Jim Scott

Jim Scott, PharmD, MEd, FCCP, FASHP, AAHIVP

Western University of Health Sciences, College of Pharmacy

Pomona, California

Jim Scott did his undergraduate degree, Masters in Education and Doctor of Pharmacy at the University of Florida in Gainesville. He did a Geriatrics Pharmacotherapy Residency at the Gainesville VAMC and an Infectious Diseases Fellowship at the University of Illinois at Chicago. Scott recalls working with people with HIV first during his student days and continuously over the twenty years that have followed. “For the first two and a half years after my training, I worked at a hospital in Buffalo, New York, doing mostly inpatient geriatric ID clinical service. I also worked part-time at various community hospitals throughout my training and my early years at my current position,” says Scott. While his current position with Western University of Health Sciences College of Pharmacy consists mostly of academic administration, Scott draws from his history of practice as a clinical pharmacist at a large urban HIV clinic in Hollywood, California. “We had about 2,000 patients,” recalls Scott, “We had about five medical providers and a multidisciplinary staff of 30 to 40. While practicing, the patients were mostly MSM with a scattering of others, (FSM, MSF, FSF/M, Transgender). Probably 50% were Latino/a, 30% Caucasian, 15% Black and the remaining were Asian, Middle Eastern, multiracial, etc. The average age was about 35, but there were patients ranging in ages from 18 to 65.”

When he was in school in the early 1990’s, Scott realized how widespread HIV was, through classes as well as friends. He also saw how few options there were for treatment. He realized that this was a devastating disease and a lot of help was going to be needed to fight it. He pursued postgraduate training programs that focused on HIV and just kept moving forward.

When he was preparing to be the first HIV clinical pharmacist at a clinic, Scott was fortunate enough to be able to talk with experienced HIV clinical pharmacists and ask them, ‘if you could start all over again, how would you do it?’ This approach worked quite well for him.

“In my current role, I am involved in fighting HIV in a lot of ways I never dreamed of when I was in school. I am working with professional societies like the American Academy of HIV Medicine (AAHIVM) and the International Association of Providers of AIDS Care (IAPAC) to give support and guidance to the frontline health care practitioners, as well as educating pharmacists and other health care providers who have minor, yet still important, roles in fighting HIV, and educating and motivating future pharmacists to be a part of the fight against HIV.”

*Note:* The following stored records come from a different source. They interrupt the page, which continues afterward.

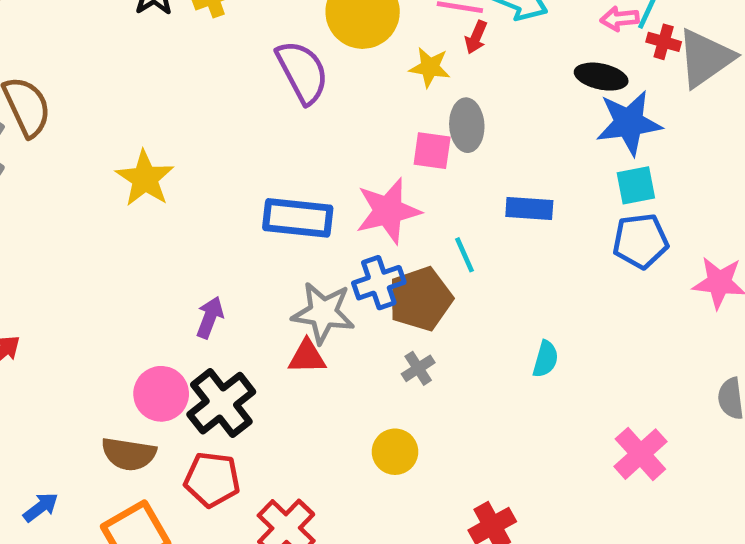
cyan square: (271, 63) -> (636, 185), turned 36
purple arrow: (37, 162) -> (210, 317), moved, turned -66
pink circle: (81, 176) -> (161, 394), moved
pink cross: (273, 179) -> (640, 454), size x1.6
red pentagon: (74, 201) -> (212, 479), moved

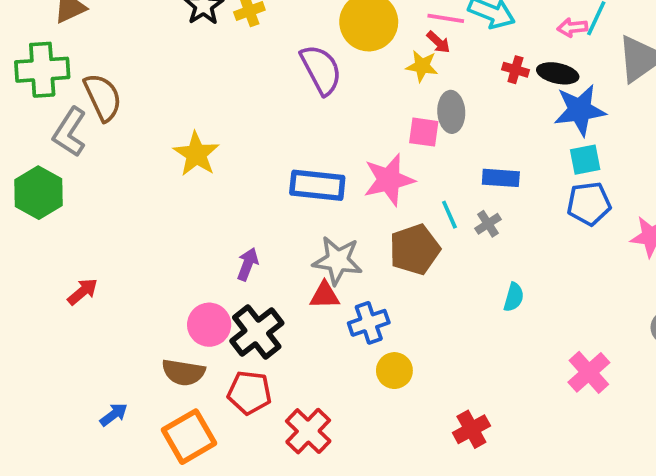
red arrow: (476, 37) -> (438, 42), moved, turned -70
red cross: (664, 42) -> (515, 70), moved
blue cross: (379, 283) -> (369, 323), moved
gray cross: (418, 368) -> (488, 224), moved

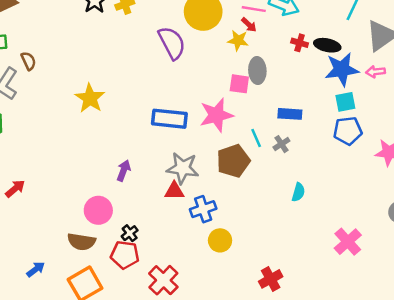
pink arrow: (572, 27) -> (375, 72), moved
brown semicircle: (103, 97) -> (28, 61), size x0.6
black cross: (257, 332) -> (130, 233), moved, size x0.5

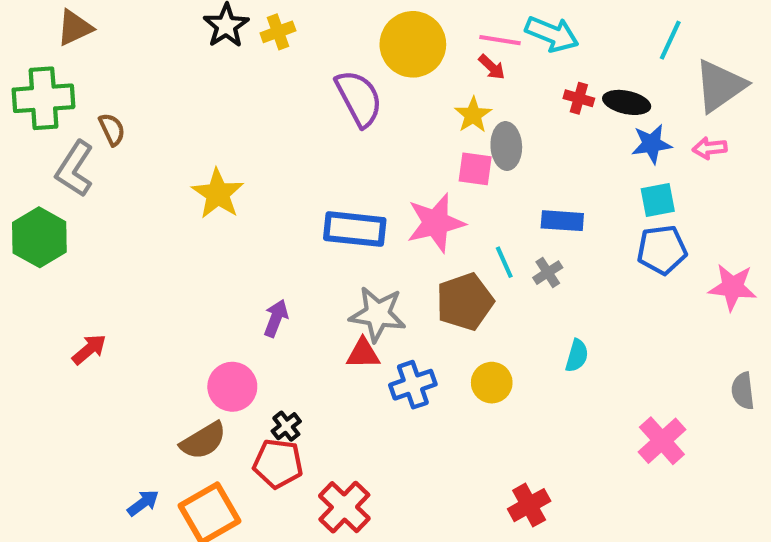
yellow star: (238, 40) -> (473, 115), moved, turned 30
blue star: (342, 69) -> (652, 144), size x0.7
yellow circle: (220, 240) -> (492, 383), moved
brown semicircle: (81, 242) -> (203, 441), turned -40
blue arrow: (36, 269) -> (143, 503), moved

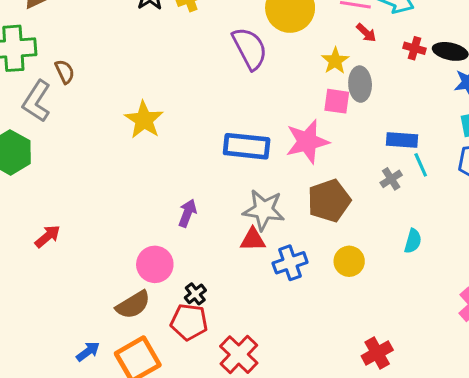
red arrow: (492, 67) -> (366, 33), moved
cyan line: (504, 262) -> (421, 165), moved

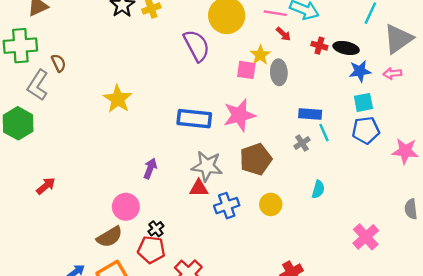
pink square: (337, 101) -> (246, 70), moved

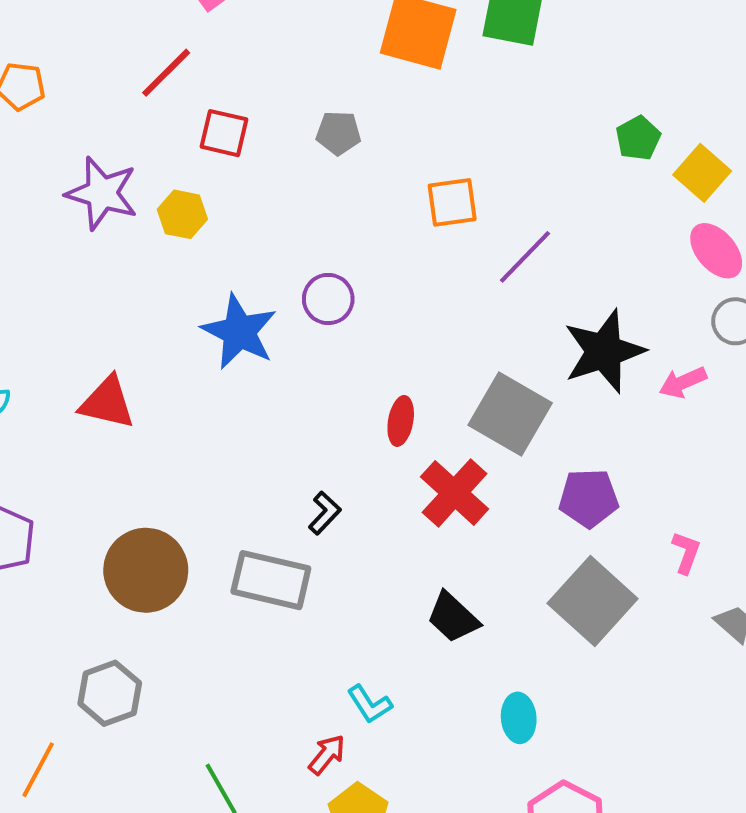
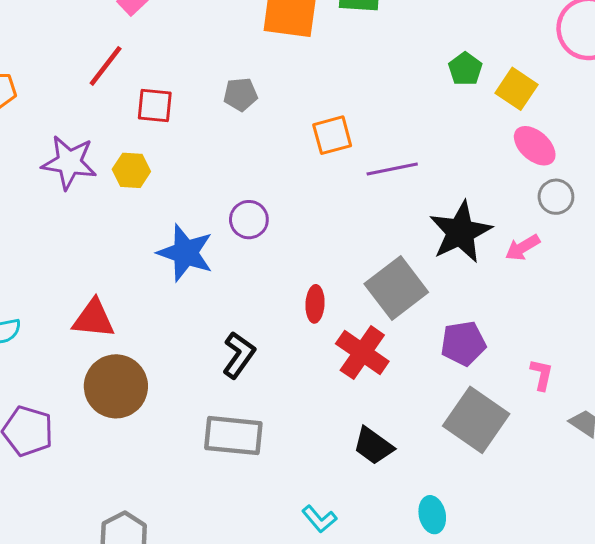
purple line: (525, 257) -> (392, 169), turned 42
gray square: (510, 414) -> (396, 288), turned 30
black L-shape: (325, 513) -> (239, 355), moved, size x1.4
brown circle: (146, 570) -> (116, 386), moved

Scott acknowledges that, in HIV care, adherence to treatment regimens is always a battle; and it is a different battle with each patient. His approach has always been to identify what their barriers to adherence are and then work with them on those barriers. Says Scott, “I have always believed that educating patients is the key, but it is important to educate them at their own level. Give them as much information as they want but no more than they can digest. Once they have that information, they can make better decisions for themselves. This information may be about side effects but it also may be about pharmacokinetics. Most patients know nothing at all about how the drug moves around the body, about how long it stays in different parts. Giving them a better idea of this can help many of them better understand the importance of adherence.”

Looking to the future, Scott would like to be involved in the leading edge of HIV treatment; whether continuing in an educating role or in his newest capacity, having recently received a formal invitation from the FDA to be a consultant for the FDA Antimicrobial Drugs Advisory Committee (AMDAC). Scott predicts fairly optimistically that within the next ten years treatment will be simplified to a monthly, maybe quarterly, long-acting injection.

Outside of his professional life, Scott is a part of a local community band with mostly LGBT members. After his freshmen year in college he put his trombone down for 20 years and missed it almost every day. “Picking it up again was almost like being reborn,” muses Scott, “And allowed me to continue working with the LGBT community in a different manner.”

Scott is the current Chair of AAHIVM’s Pharmacists Committee and a member of the Board of Director’s Executive Committee. Asked why he is a Member of AAHIVM, Scott says, “Although I was active with AAHIVM for a few years prior to becoming a Member, I didn’t formally join until it was clear that AAHIVM was serious about being inclusive of other provider types. Treating a disease that is complicated medically and socioeconomically takes a team approach, and I feel AAHIVM is committed to fostering the health care team in fighting HIV.”